Troubleshooting sleep - Part II
We thought it wouldn't get much worse than hourly wake-ups at night.
Here comes month 4.5, after the FL trip with the airplane and 3h time shift, plus all the excitement over the holidays. Mara has been waking up erratically at roughly 20min intervals throughout the past three nights. That, of course, on top of the hourly wakeups that by now mommy has started accepting as normal nighttime behavior.
Mommy and Daddy are trying to figure out why, some of the ideas so far are:
Mommy and Daddy are trying to figure out why, some of the ideas so far are:
- She's too cold/hot cause we have a room heater that's inconsistent (it runs till it's 3 degrees over the temperature, then stops till 3 degrees under! that's 6 degrees of variation!!)
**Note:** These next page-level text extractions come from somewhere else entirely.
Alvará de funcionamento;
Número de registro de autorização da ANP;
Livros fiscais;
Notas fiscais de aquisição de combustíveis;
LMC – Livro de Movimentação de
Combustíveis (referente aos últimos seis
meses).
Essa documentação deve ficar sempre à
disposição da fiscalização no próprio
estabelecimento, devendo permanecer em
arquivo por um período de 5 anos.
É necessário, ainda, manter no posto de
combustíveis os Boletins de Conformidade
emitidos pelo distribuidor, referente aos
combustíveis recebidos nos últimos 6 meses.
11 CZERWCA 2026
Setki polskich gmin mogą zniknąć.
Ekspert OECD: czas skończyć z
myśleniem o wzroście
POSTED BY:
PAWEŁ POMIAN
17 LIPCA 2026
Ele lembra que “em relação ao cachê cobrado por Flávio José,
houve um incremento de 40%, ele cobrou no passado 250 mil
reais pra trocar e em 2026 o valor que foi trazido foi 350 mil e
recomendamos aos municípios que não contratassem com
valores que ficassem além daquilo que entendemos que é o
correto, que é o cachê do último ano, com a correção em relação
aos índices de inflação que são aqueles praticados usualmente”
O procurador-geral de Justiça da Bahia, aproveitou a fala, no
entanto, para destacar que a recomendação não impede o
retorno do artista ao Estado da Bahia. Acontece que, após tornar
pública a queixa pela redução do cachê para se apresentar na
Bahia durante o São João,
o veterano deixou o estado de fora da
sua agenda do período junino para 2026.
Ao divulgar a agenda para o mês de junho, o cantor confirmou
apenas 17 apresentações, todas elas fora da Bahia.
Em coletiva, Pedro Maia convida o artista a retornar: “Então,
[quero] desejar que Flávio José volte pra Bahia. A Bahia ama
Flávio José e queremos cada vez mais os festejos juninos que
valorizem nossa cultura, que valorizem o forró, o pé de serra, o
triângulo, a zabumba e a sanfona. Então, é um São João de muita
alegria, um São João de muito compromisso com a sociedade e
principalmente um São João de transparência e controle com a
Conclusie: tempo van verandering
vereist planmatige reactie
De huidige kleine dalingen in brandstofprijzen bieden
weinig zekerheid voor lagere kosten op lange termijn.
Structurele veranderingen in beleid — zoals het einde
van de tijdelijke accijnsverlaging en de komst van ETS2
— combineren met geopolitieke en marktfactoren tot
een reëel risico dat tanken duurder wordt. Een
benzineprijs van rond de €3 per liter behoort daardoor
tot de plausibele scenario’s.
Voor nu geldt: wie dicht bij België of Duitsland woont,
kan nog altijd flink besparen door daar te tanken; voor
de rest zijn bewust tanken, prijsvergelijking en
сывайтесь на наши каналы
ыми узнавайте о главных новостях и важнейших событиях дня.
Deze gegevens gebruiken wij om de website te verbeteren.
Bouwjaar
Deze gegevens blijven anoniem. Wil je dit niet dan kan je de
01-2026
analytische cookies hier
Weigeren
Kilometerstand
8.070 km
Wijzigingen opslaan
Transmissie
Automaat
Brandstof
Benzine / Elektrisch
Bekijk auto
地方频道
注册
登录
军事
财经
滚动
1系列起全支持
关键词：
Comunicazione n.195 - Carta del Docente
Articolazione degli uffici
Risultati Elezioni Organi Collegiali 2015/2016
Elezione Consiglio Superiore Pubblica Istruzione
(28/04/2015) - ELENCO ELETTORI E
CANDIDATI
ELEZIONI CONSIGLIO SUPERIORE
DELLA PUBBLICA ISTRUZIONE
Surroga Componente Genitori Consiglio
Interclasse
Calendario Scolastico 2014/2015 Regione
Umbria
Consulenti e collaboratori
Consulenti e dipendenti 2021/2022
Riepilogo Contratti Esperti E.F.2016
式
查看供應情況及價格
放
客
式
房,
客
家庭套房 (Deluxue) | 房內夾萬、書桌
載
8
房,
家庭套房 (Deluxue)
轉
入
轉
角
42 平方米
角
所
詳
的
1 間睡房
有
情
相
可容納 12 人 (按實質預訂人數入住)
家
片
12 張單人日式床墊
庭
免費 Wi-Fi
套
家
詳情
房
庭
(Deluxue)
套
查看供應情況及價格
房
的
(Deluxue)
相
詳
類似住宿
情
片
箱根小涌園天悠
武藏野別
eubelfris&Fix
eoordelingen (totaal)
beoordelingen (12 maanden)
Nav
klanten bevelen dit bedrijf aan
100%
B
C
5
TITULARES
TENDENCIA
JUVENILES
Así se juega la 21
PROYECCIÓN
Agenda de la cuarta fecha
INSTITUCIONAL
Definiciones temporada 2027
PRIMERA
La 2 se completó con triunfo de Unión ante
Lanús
Does anyone have a recommendation for a room heater that would be better? - She's bothered by the random status lights in the room - baby monitor, room heater, clock, fire alarm. Everything else we had already ducktape-covered.
Late last night a tired daddy was covering the heater and monitor lights. We only have the clock remaining to keep mommy's sanity in check :-) - She's going through "the switch" and her sleep cycles are transforming from 1h to 1.5h so the transitions between light and deep sleep are more irregular.
- Over the past few weeks we've been switching the nighttime feedings to sidelined instead of cradle hold to help mommy sleep more. Now baby only wants to sleep when cozy next to mommy and complains every time mommy tries to extract herself.
This seems also correlated with Mara not wanting to be held by other people anymore. Recently, several friends have tried to hold her and it resulted in heavy tears within the first minute. She's definitely a lot more clingy to mommy. - Naps are a lot shorter than they were in December - 20-30min mostly and with lots of wakeups. The sleep book we have by Elisabeth Pantley mentions that the longer they nap in the day, the better they sleep at night. Plan for the next few weeks: focus on longer, more consistent naps.
- Establish a regular feeding schedule. We've heard to always go 3 hours between feedings consistently and that might help.